WALKER, Richard1, IMBER, Jonathan2 and HOLDSWORTH, Robert E.1, (1)Department of Earth Sciences, University of Durham, South Road, Durham, DH1 3LE, United Kingdom, (2)Dept of Earth Sciences, Durham University, Sourth Road, Durham, DH1 3lE, United Kingdom, r.j.walker@durham.ac.uk

Few detailed field studies to date have characterised the faults, fractures and associated fault rocks within continental flood basalt provinces. The Faroe Islands are situated on the Faroe platform on the NE Atlantic margin and form part of the extensive Palaeogene flood basalts that cover much of the Faroe-Shetland basin (FSB).
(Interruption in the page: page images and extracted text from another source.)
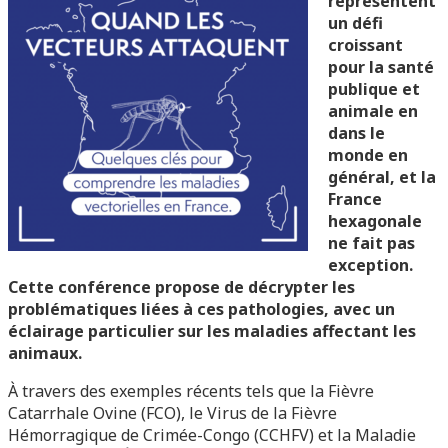
représentent
un défi
croissant
pour la santé
publique et
animale en
dans le
monde en
général, et la
France
hexagonale
ne fait pas
exception.
Cette conférence propose de décrypter les
problématiques liées à ces pathologies, avec un
éclairage particulier sur les maladies affectant les
animaux.
À travers des exemples récents tels que la Fièvre
Catarrhale Ovine (FCO), le Virus de la Fièvre
Hémorragique de Crimée-Congo (CCHFV) et la Maladie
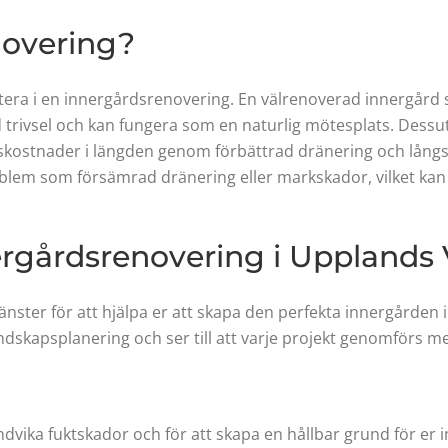
novering?
stera i en innergårdsrenovering. En välrenoverad innergård s
 trivsel och kan fungera som en naturlig mötesplats. Dessuto
kostnader i längden genom förbättrad dränering och långsi
oblem som försämrad dränering eller markskador, vilket ka
nergårdsrenovering i Upplands
jänster för att hjälpa er att skapa den perfekta innergården
landskapsplanering och ser till att varje projekt genomförs 
dvika fuktskador och för att skapa en hållbar grund för er i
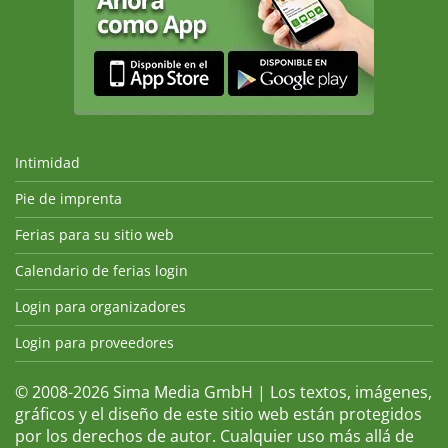
Intimidad
Pie de imprenta
Ferias para su sitio web
Calendario de ferias login
Login para organizadores
Login para proveedores
© 2008-2026 Sima Media GmbH | Los textos, imágenes,
gráficos y el diseño de este sitio web están protegidos
por los derechos de autor. Cualquier uso más allá de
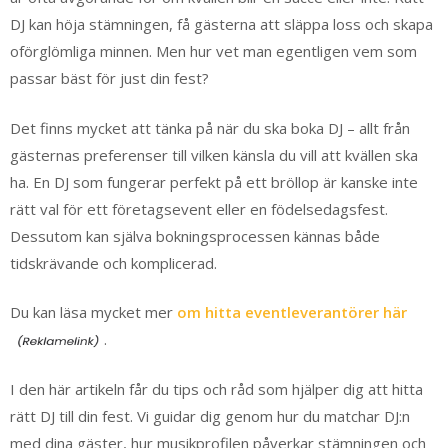
DJ kan höja stämningen, få gästerna att släppa loss och skapa
oförglömliga minnen. Men hur vet man egentligen vem som
passar bäst för just din fest?
Det finns mycket att tänka på när du ska boka DJ – allt från
gästernas preferenser till vilken känsla du vill att kvällen ska
ha. En DJ som fungerar perfekt på ett bröllop är kanske inte
rätt val för ett företagsevent eller en födelsedagsfest.
Dessutom kan själva bokningsprocessen kännas både
tidskrävande och komplicerad.
Du kan läsa mycket mer
om hitta eventleverantörer här
.
I den här artikeln får du tips och råd som hjälper dig att hitta
rätt DJ till din fest. Vi guidar dig genom hur du matchar DJ:n
med dina gäster, hur musikprofilen påverkar stämningen och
Seismic and potential field data suggest that the faults and fractures in the Faroes are related to NW-SE trending lineaments, previously interpreted as broad transfer-zones. The exceptional exposure of the Faroe Islands provides an opportunity to study sub-seismic scale brittle deformation within the Faroe Islands Basalt Group (FIBG), which is likely to be analogous to deformation in the FSB offshore. The FIBG displays significant vertical and lateral variation, and is interspersed with sedimentary marker horizons (up to 25 m thick) laid down during periods of volcanic quiescence, providing an excellent opportunity to study the geometry and growth of faults, fractures and joints within both clastic and volcanic units.
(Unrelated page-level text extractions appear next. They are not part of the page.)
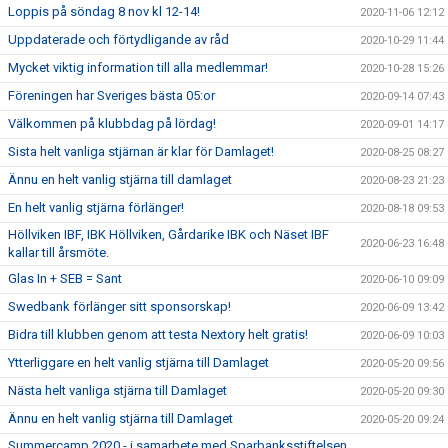
Loppis på söndag 8 nov kl 12-14!
2020-11-06 12:12
Uppdaterade och förtydligande av råd
2020-10-29 11:44
Mycket viktig information till alla medlemmar!
2020-10-28 15:26
Föreningen har Sveriges bästa 05:or
2020-09-14 07:43
Välkommen på klubbdag på lördag!
2020-09-01 14:17
Sista helt vanliga stjärnan är klar för Damlaget!
2020-08-25 08:27
Ännu en helt vanlig stjärna till damlaget
2020-08-23 21:23
En helt vanlig stjärna förlänger!
2020-08-18 09:53
Höllviken IBF, IBK Höllviken, Gårdarike IBK och Näset IBF
2020-06-23 16:48
kallar till årsmöte.
Glas In + SEB = Sant
2020-06-10 09:09
Swedbank förlänger sitt sponsorskap!
2020-06-09 13:42
Bidra till klubben genom att testa Nextory helt gratis!
2020-06-09 10:03
Ytterliggare en helt vanlig stjärna till Damlaget
2020-05-20 09:56
Nästa helt vanliga stjärna till Damlaget
2020-05-20 09:30
Ännu en helt vanlig stjärna till Damlaget
2020-05-20 09:24
Summercamp 2020 - i samarbete med Sparbanksstiftelsen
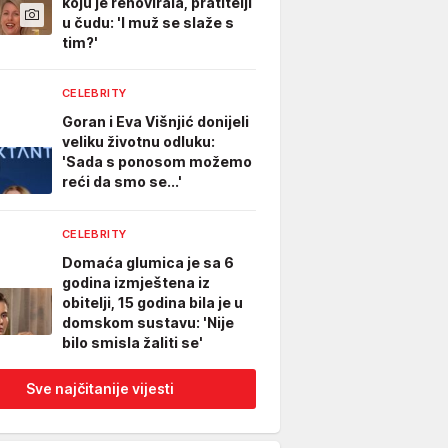
koju je renovirala, pratitelji
u čudu: 'I muž se slaže s
tim?'
CELEBRITY
Goran i Eva Višnjić donijeli
veliku životnu odluku:
'Sada s ponosom možemo
reći da smo se...'
CELEBRITY
Domaća glumica je sa 6
godina izmještena iz
obitelji, 15 godina bila je u
domskom sustavu: 'Nije
bilo smisla žaliti se'
Sve najčitanije vijesti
Our detailed analysis of the individual faults and fault zones – the first attempted in this area - has revealed new constraints on the generation and relative timings of faults within the FIBG. Field observations reveal three distinct fault types: 1) individual fault surfaces with shear hydraulic fractures/veins; 2) broader fault zones comprising multiple fault clusters that display brecciation and tensile hydrofracture veins filled with euhedral zeolites; and 3) open faults with shear hydraulic fractures/veins, bounding clastic fills, some of which have experienced fluidization and injection events. These different types are interpreted as forming at different depths and times, likely under varying differential stresses and pore-fluid pressure conditions. Future study will use microstructural, geochemical and fluid inclusion studies to verify preliminary interpretations of fault formation within the FIBG.